*** EXTRACTED ENTRIES Section Begins ***

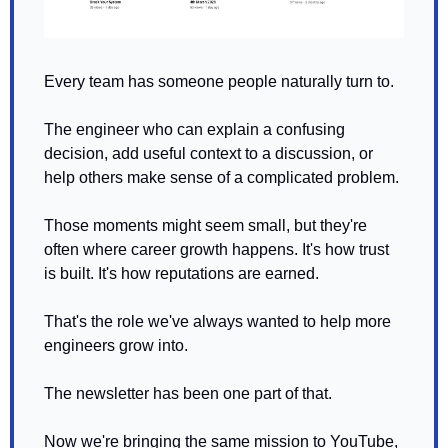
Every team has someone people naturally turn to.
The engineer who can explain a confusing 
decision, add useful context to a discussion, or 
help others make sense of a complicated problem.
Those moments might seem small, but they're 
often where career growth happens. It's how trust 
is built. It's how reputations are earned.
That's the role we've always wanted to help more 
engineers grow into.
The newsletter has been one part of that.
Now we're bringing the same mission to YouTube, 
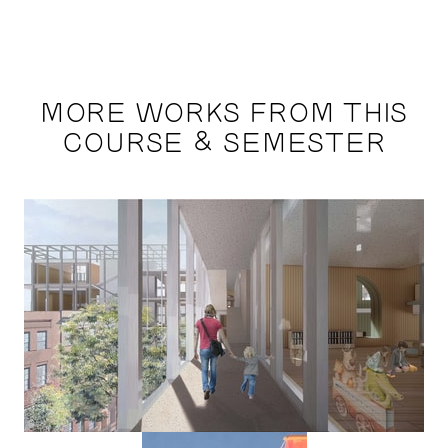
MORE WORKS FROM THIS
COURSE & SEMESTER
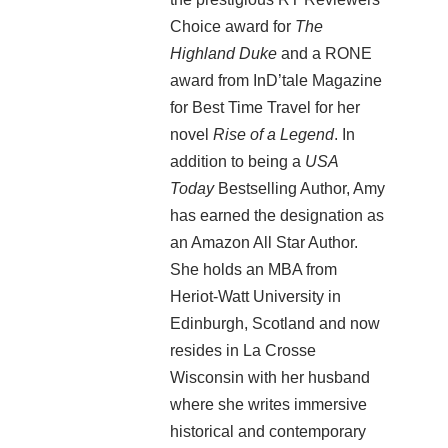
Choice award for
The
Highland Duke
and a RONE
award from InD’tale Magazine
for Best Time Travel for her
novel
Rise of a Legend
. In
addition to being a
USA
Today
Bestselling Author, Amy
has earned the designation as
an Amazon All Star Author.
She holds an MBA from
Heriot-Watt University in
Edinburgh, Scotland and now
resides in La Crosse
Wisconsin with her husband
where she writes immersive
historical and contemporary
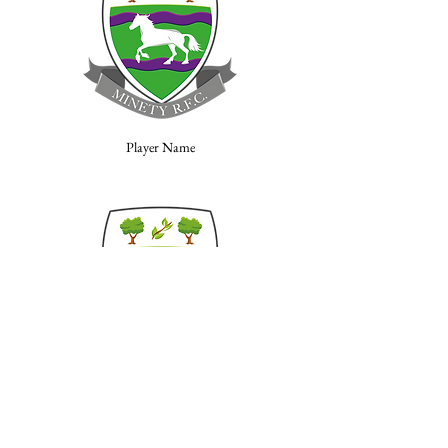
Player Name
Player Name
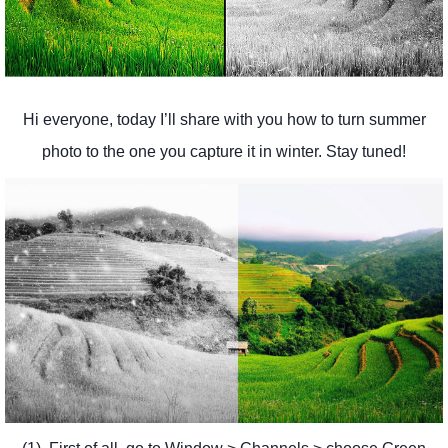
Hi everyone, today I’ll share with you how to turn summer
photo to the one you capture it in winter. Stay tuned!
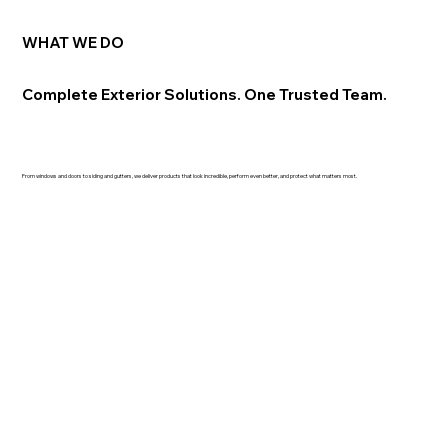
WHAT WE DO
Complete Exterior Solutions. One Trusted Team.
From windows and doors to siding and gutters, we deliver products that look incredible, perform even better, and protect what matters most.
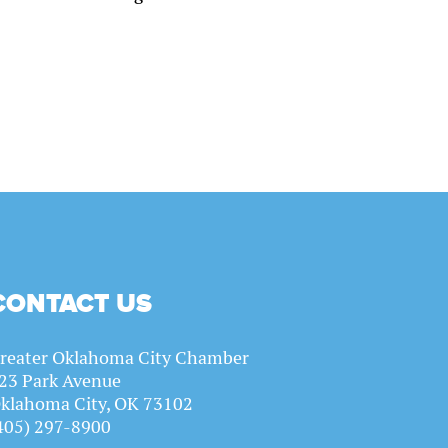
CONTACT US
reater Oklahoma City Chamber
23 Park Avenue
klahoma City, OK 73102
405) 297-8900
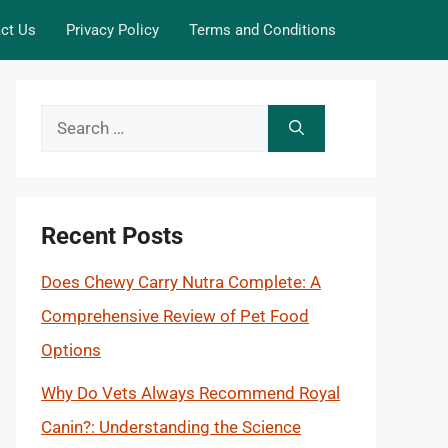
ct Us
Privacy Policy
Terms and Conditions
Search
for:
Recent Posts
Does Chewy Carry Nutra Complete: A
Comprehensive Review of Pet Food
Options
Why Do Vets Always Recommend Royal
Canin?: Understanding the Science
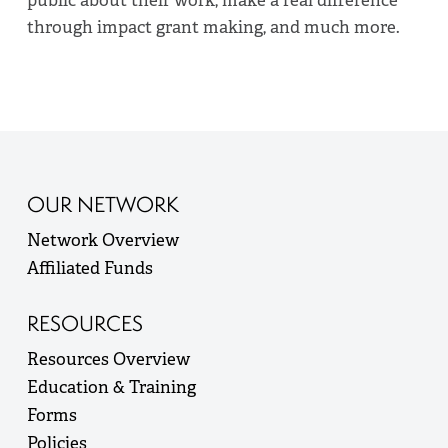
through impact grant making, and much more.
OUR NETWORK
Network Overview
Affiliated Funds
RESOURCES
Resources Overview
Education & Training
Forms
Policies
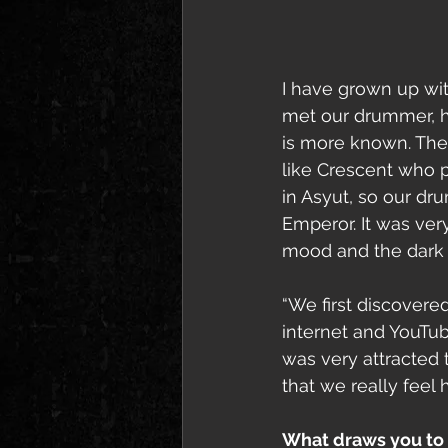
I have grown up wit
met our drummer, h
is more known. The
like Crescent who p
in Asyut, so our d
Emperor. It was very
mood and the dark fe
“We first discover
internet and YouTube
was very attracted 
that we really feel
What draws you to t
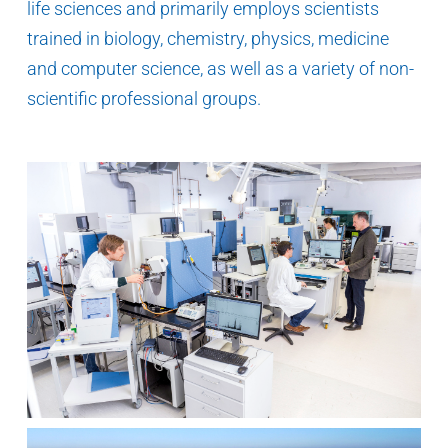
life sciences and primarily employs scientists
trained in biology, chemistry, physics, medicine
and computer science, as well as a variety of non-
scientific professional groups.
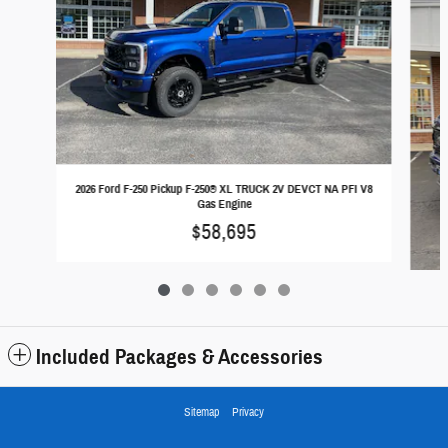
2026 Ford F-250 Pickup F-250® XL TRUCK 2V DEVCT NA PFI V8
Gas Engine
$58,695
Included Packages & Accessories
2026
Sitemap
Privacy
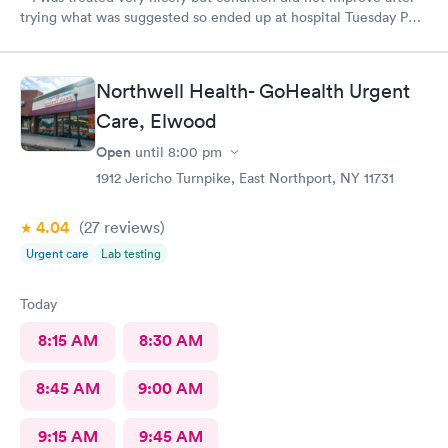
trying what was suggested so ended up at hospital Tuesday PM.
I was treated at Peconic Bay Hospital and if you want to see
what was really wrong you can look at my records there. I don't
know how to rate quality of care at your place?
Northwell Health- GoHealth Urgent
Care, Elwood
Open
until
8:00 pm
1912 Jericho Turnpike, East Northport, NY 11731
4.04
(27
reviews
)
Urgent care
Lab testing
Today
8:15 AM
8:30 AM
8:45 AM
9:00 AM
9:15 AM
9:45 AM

*** EXTRACTED ENTRIES Section Ends ***

Would you please copy the material exactly, leaving all the pictures out?

RESULT OF THIS EXERCISE:
Every team has someone people naturally turn to.
The engineer who can explain a confusing 
decision, add useful context to a discussion, or 
help others make sense of a complicated problem.
Those moments might seem small, but they're 
often where career growth happens. It's how trust 
is built. It's how reputations are earned.
That's the role we've always wanted to help more 
engineers grow into.
The newsletter has been one part of that.
Now we're bringing the same mission to YouTube, 
MORE WORKS FROM THIS
COURSE & SEMESTER
Choice award for
The
Highland Duke
and a RONE
award from InD’tale Magazine
for Best Time Travel for her
novel
Rise of a Legend
. In
addition to being a
USA
Today
Bestselling Author, Amy
has earned the designation as
an Amazon All Star Author.
She holds an MBA from
Heriot-Watt University in
Edinburgh, Scotland and now
resides in La Crosse
Wisconsin with her husband
where she writes immersive
historical and contemporary
Player Name
Player Name
Hi everyone, today I’ll share with you how to turn summer
photo to the one you capture it in winter. Stay tuned!
WHAT WE DO
Complete Exterior Solutions. One Trusted Team.
From windows and doors to siding and gutters, we deliver products that look incredible, perform even better, and protect what matters most.
CONTACT US
reater Oklahoma City Chamber
23 Park Avenue
klahoma City, OK 73102
405) 297-8900
ct Us
Privacy Policy
Terms and Conditions
Search
for:
Recent Posts
Does Chewy Carry Nutra Complete: A
Comprehensive Review of Pet Food
Options
Why Do Vets Always Recommend Royal
Canin?: Understanding the Science
through impact grant making, and much more.
OUR NETWORK
Network Overview
Affiliated Funds
RESOURCES
Resources Overview
Education & Training
Forms
Policies
I have grown up wit
met our drummer, h
is more known. The
like Crescent who p
in Asyut, so our d
Emperor. It was very
mood and the dark fe
“We first discover
internet and YouTube
was very attracted 
that we really feel
What draws you to t
life sciences and primarily employs scientists
trained in biology, chemistry, physics, medicine
and computer science, as well as a variety of non-
scientific professional groups.
2026 Ford F-250 Pickup F-250® XL TRUCK 2V DEVCT NA PFI V8
Gas Engine
$58,695
Included Packages & Accessories
2026
Sitemap
Privacy
trying what was suggested so ended up at hospital Tuesday PM.
I was treated at Peconic Bay Hospital and if you want to see
what was really wrong you can look at my records there. I don't
know how to rate quality of care at your place?
Northwell Health- GoHealth Urgent
Care, Elwood
Open
until
8:00 pm
1912 Jericho Turnpike, East Northport, NY 11731
4.04
(27
reviews
)
Urgent care
Lab testing
Today
8:15 AM
8:30 AM
8:45 AM
9:00 AM
9:15 AM
9:45 AM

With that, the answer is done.